- _EXTRAIT À LIRE_
Comment la réglementation thermique 2012 sera-t-elle appliquée ? Le Gouvernement entend-il soutenir la création des SEM, au service d'une politique publique d'efficacité énergétique ?

M. Benoist Apparu, secrétaire d'État.  - Il y a là un peu de confusion. La réglementation thermique 2012, soit 50kWh par mètre carré, est déjà obligatoire dans le tertiaire ; elle le sera pour les logements au 1er janvier 2013. Ce sera une avancée considérable : le patrimoine existant est, en moyenne, à 250 kWh par mètre carré et le neuf à 150. C'est cette majorité qui l'a décidé...

Des outils formidables ont été mis en place à la suite du Grenelle de l'environnement, éco-PLS, crédit d'impôt développement durable, programme « Habiter mieux »... Tous nos engagements sont remplis, tout est sur les rails ! Nous avançons !

M. Joël Labbé.  - Je connais la réglementation... et la réalité du mal-logement. Votre autosatisfaction n'est pas de mise. (Applaudissements sur les bancs socialistes)

M. Jean-Pierre Chevènement.  - Les transports consomment 68 % des produits pétroliers, mais le transport fluvial divise la consommation par trois. Parmi les grands projets du Snit, il y a le canal Seine-Nord-Europe, les liaisons à grand gabarit Bray-Nogent, Saône-Moselle et Saône-Rhin.

- _DONNÉES BRUTES_
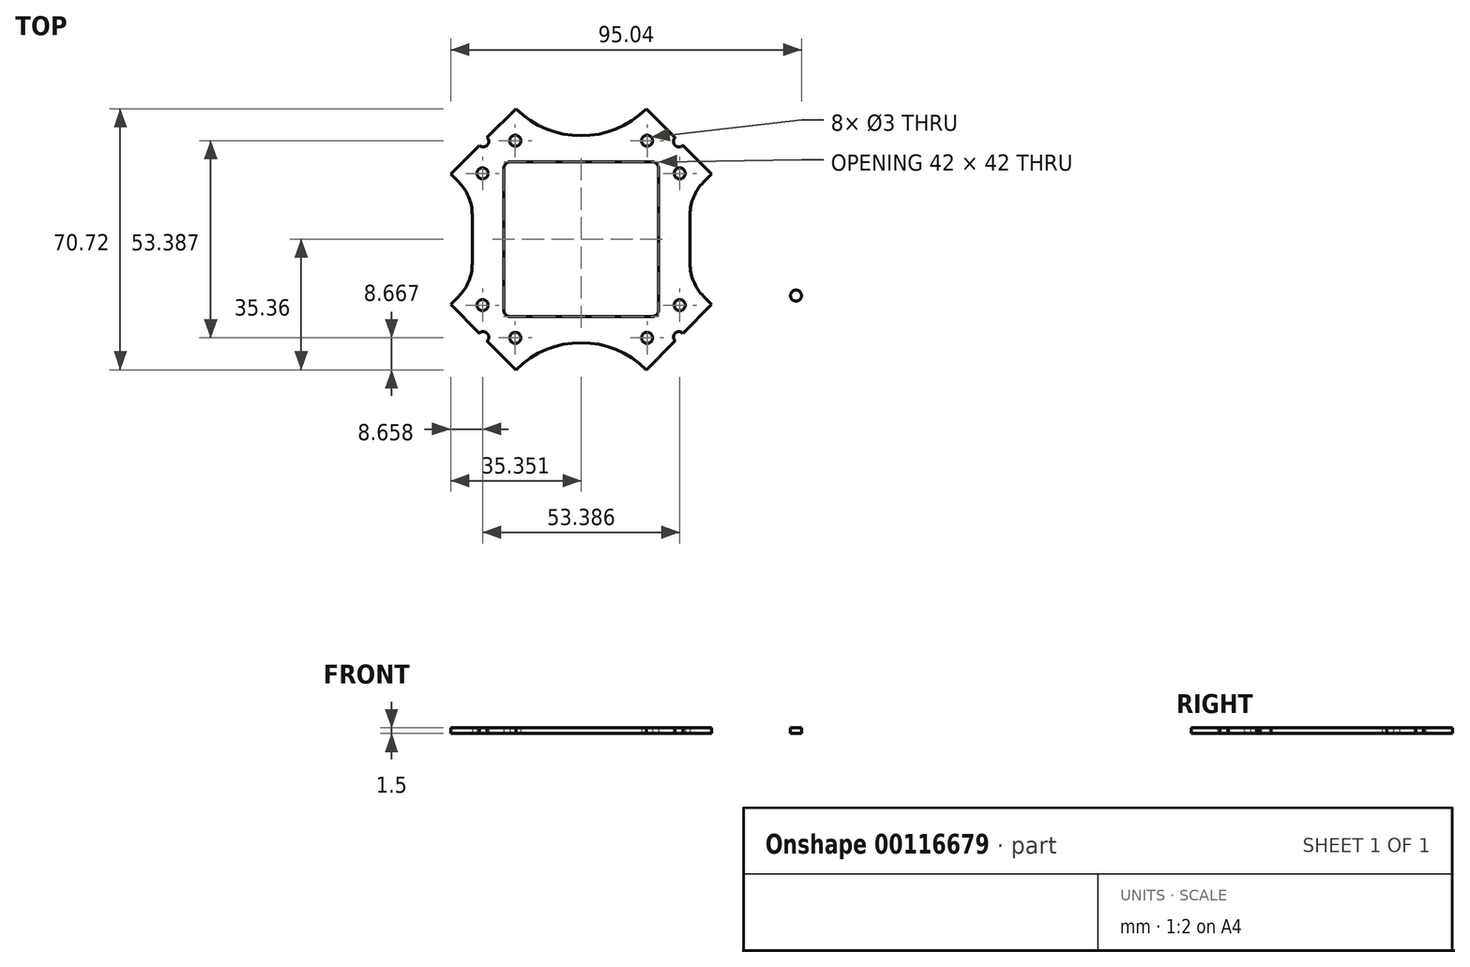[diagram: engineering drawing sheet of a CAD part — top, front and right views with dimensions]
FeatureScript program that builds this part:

- _CONSIGNE_
Recopiez intégralement, sans rien changer, l'extrait à lire présenté plus haut.

- _RÉPONSE_
Comment la réglementation thermique 2012 sera-t-elle appliquée ? Le Gouvernement entend-il soutenir la création des SEM, au service d'une politique publique d'efficacité énergétique ?

M. Benoist Apparu, secrétaire d'État.  - Il y a là un peu de confusion. La réglementation thermique 2012, soit 50kWh par mètre carré, est déjà obligatoire dans le tertiaire ; elle le sera pour les logements au 1er janvier 2013. Ce sera une avancée considérable : le patrimoine existant est, en moyenne, à 250 kWh par mètre carré et le neuf à 150. C'est cette majorité qui l'a décidé...

Des outils formidables ont été mis en place à la suite du Grenelle de l'environnement, éco-PLS, crédit d'impôt développement durable, programme « Habiter mieux »... Tous nos engagements sont remplis, tout est sur les rails ! Nous avançons !

M. Joël Labbé.  - Je connais la réglementation... et la réalité du mal-logement. Votre autosatisfaction n'est pas de mise. (Applaudissements sur les bancs socialistes)

M. Jean-Pierre Chevènement.  - Les transports consomment 68 % des produits pétroliers, mais le transport fluvial divise la consommation par trois. Parmi les grands projets du Snit, il y a le canal Seine-Nord-Europe, les liaisons à grand gabarit Bray-Nogent, Saône-Moselle et Saône-Rhin.